What is being measured?

When deciding which outcomes to measure, it is useful to consider four separate categories: body structure impairments (the injury itself); body function impairments (signs and symptoms of injury); activity limitations (inability to perform functional activities) and participation restrictions (inability to participate in life situations).21 Examples are shown in table 2. The choice of which to measure should be based upon their relevance to the patient, the stage of rehabilitation and clinical judgement.

Table 2

Outcome categories, adapted from World Health Organization21

Why is the measurement being taken?

The choice of measure will depend on whether it is being used for discriminative (telling patients apart) or evaluative (monitoring patient change) purposes.22 Discriminative measures categorise patients based upon their scores at a particular point in time. For example, the Cincinnati knee rating system (Cincinnati system) ranks patients from “poor” to “excellent”.23 Evaluative measures are used to monitor patient improvement or deterioration by comparing their scores at different time points. These measurement aims are not mutually exclusive, with many measures, including the Cincinnati system, fulfilling both.

Is the measure acceptable to patients? (acceptability)

A measure should be acceptable to patients, ie, it should not take an unreasonable length of time to complete, or expose patients to an unacceptable level of injury risk or physical and emotional strain.13 In addition, a patient-reported measure should contain clear, concise and unambiguous questions, written in easily intelligible language.24 Ideally, patients’ views on these issues should be canvassed during the design of a measure; however, acceptability can be assessed by reviewing studies that have used a particular measure, for evidence of patient complaints, completion rates, and missing data. For example, in one study, 60% of ACL-deficient “non-copers” (patients with poor dynamic knee stability) refused to undertake hop testing due to fear of injury, suggesting poor acceptability for this patient group.25

Is it feasible to use the measure? (feasibility)

The feasibility of using a measure (ie, the time and resources required to conduct, score and analyse it) is another important consideration.13 For example, a questionnaire such as the Lysholm score26 can be completed independently by patients, scored and analysed quickly using a calculator and incurs only photocopying costs. Conversely, the isokinetic assessment of muscular strength requires that clinicians be trained in the use of an expensive and space-consuming piece of equipment, supervise patients during familiarisation and testing sessions, and be competent in the use of computer software required for data analysis. Whether or not such considerations influence the choice of measure will depend upon the circumstances in which it is to be used and the resources available at that time.

Does the measure provide meaningful results? (interpretability)

A measure must provide results that are meaningful to practitioners and patients. This is known as interpretability.27 For discriminative purposes, a patient’s score should indicate whether they are functioning below, above, or at a normal level.28 In the case of many clinician-reported measures, such as hop and strength testing, this is simply achieved through comparison with the uninvolved limb.29 Although easily interpretable, such comparisons assume limb equality before injury and that the uninjured limb will be unaffected by injury and unimproved by rehabilitation. There is evidence casting doubt on these assumptions.29 30 31

Scores on patient-reported measures are often translated into meaningful labels, based on little more than the subjective judgements of their creators. For example, a Lysholm score higher than 94 is said to indicate a “normal” knee.32 However, using the same benchmark for all patients is problematical, as what is normal for a 50-year-old office worker might be subnormal for a 20-year-old soccer player. To provide more meaningful comparisons, normative data should be presented so that an individual’s score can be compared with uninjured people of the same age, gender and activity level.33 Ideally, pre-injury performance records would be available for each individual patient. These could then act as benchmarks to be reached before return to full activity.34

For evaluative purposes, it is necessary to know whether a change in a patient’s score is important or trivial.28 For this reason, the minimal important difference (MID) of a measure should be considered.35 This is the smallest change in score that a patient, or practitioner, perceives as important. For example, the MID of the IKDC form was found to be 11.5 points.36 A patient whose score increases by less than this amount might still be improved, but not enough to be considered important.

> [Extracted material]:
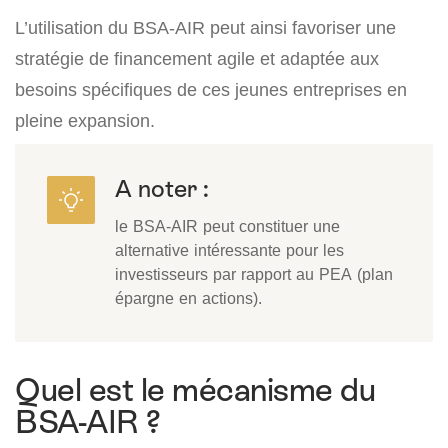
L’utilisation du BSA-AIR peut ainsi favoriser une
stratégie de financement agile et adaptée aux
besoins spécifiques de ces jeunes entreprises en
pleine expansion.
A noter :
le BSA-AIR peut constituer une
alternative intéressante pour les
investisseurs par rapport au PEA (plan
épargne en actions).
Quel est le mécanisme du
BSA-AIR ?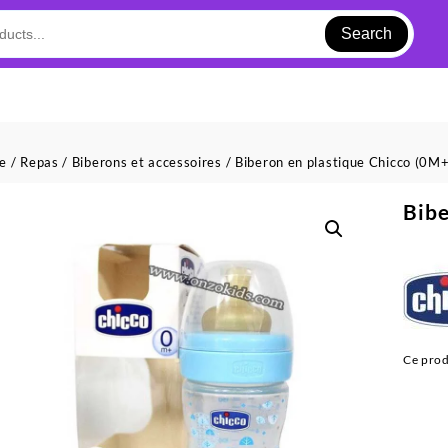
Search
ue
/
Repas
/
Biberons et accessoires
/ Biberon en plastique Chicco (0M
Bibe
Ce prod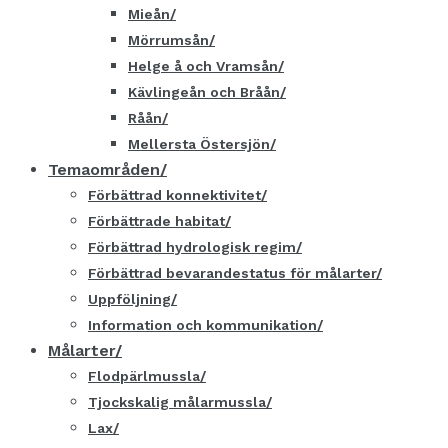
Mieån
Mörrumsån
Helge å och Vramsån
Kävlingeån och Bråån
Råån
Mellersta Östersjön
Temaområden
Förbättrad konnektivitet
Förbättrade habitat
Förbättrad hydrologisk regim
Förbättrad bevarandestatus för målarter
Uppföljning
Information och kommunikation
Målarter
Flodpärlmussla
Tjockskalig målarmussla
Lax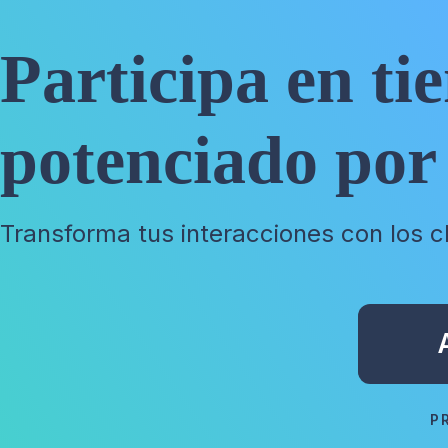
Participa en ti
potenciado por
Transforma tus interacciones con los c
P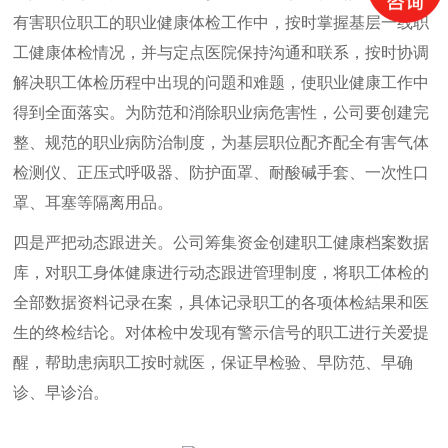
有害职位职工的职业健康体检工作中，按时掌握基层一线职
工健康体检情况，并与定点医院保持沟通和联系，按时协调
解决职工体检历程中出現的问題和难题，使职业健康工作中
得到全面落实。为防范和消除职业病危害性，公司要创建完
整、规范的职业病防治制度，为基层职位配齐配全有害气体
检测仪、正压式呼吸器、防护面罩、耐酸碱手套、一次性口
罩、耳塞等隔离用品。
四是严把动态跟进关。公司筹集资金创建职工健康档案数据
库，对职工身体健康进行动态跟进管理制度，将职工体检的
全部数据资料记录在案，具体记录职工的各项体检結果和医
生的终检结论。对体检中发现有警示信号的职工进行关爱提
醒，帮助患病职工按时就医，保证早检验、早防范、早确
诊、早诊治。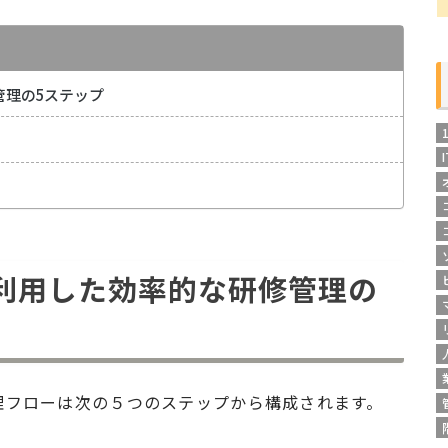
管理の5ステップ
を利用した効率的な研修管理の
理フローは次の５つのステップから構成されます。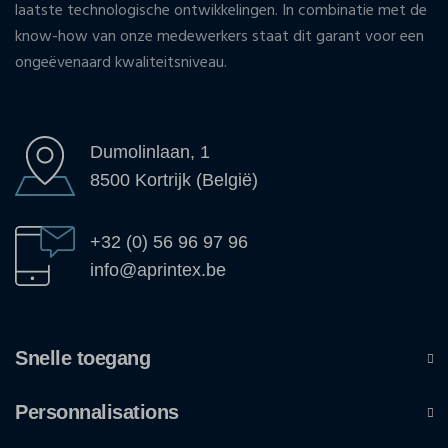
laatste technologische ontwikkelingen. In combinatie met de
know-how van onze medewerkers staat dit garant voor een
ongeëvenaard kwaliteitsniveau.
Dumolinlaan, 1
8500 Kortrijk (België)
+32 (0) 56 96 97 96
info@aprintex.be
Snelle toegang
Personnalisations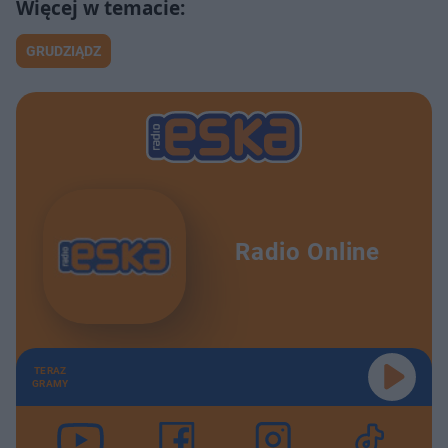
GRUDZIĄDZ
Radio Online
TERAZ
GRAMY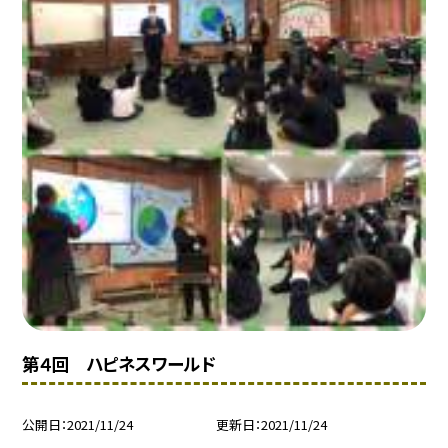
第４回 ハピネスワールド
公開日
2021/11/24
更新日
2021/11/24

> [Required action 1]: In the extract on choosing outcome measures, what was the minimal important difference found for the IKDC form?
> [Required action 2]: From the extract on choosing outcome measures, give again the stretch from "When deciding which" through "and clinical judgement.".
> [Required action 3]: List the categories that the extract on choosing outcome measures says to consider when deciding which outcomes to measure.

> [Answer area 1]: 11.5 points.

> [Answer area 2]:
When deciding which outcomes to measure, it is useful to consider four separate categories: body structure impairments (the injury itself); body function impairments (signs and symptoms of injury); activity limitations (inability to perform functional activities) and participation restrictions (inability to participate in life situations).21 Examples are shown in table 2. The choice of which to measure should be based upon their relevance to the patient, the stage of rehabilitation and clinical judgement.

> [Answer area 3]:
- Body structure impairments (the injury itself)
- Body function impairments (signs and symptoms of injury)
- Activity limitations (inability to perform functional activities)
- Participation restrictions (inability to participate in life situations)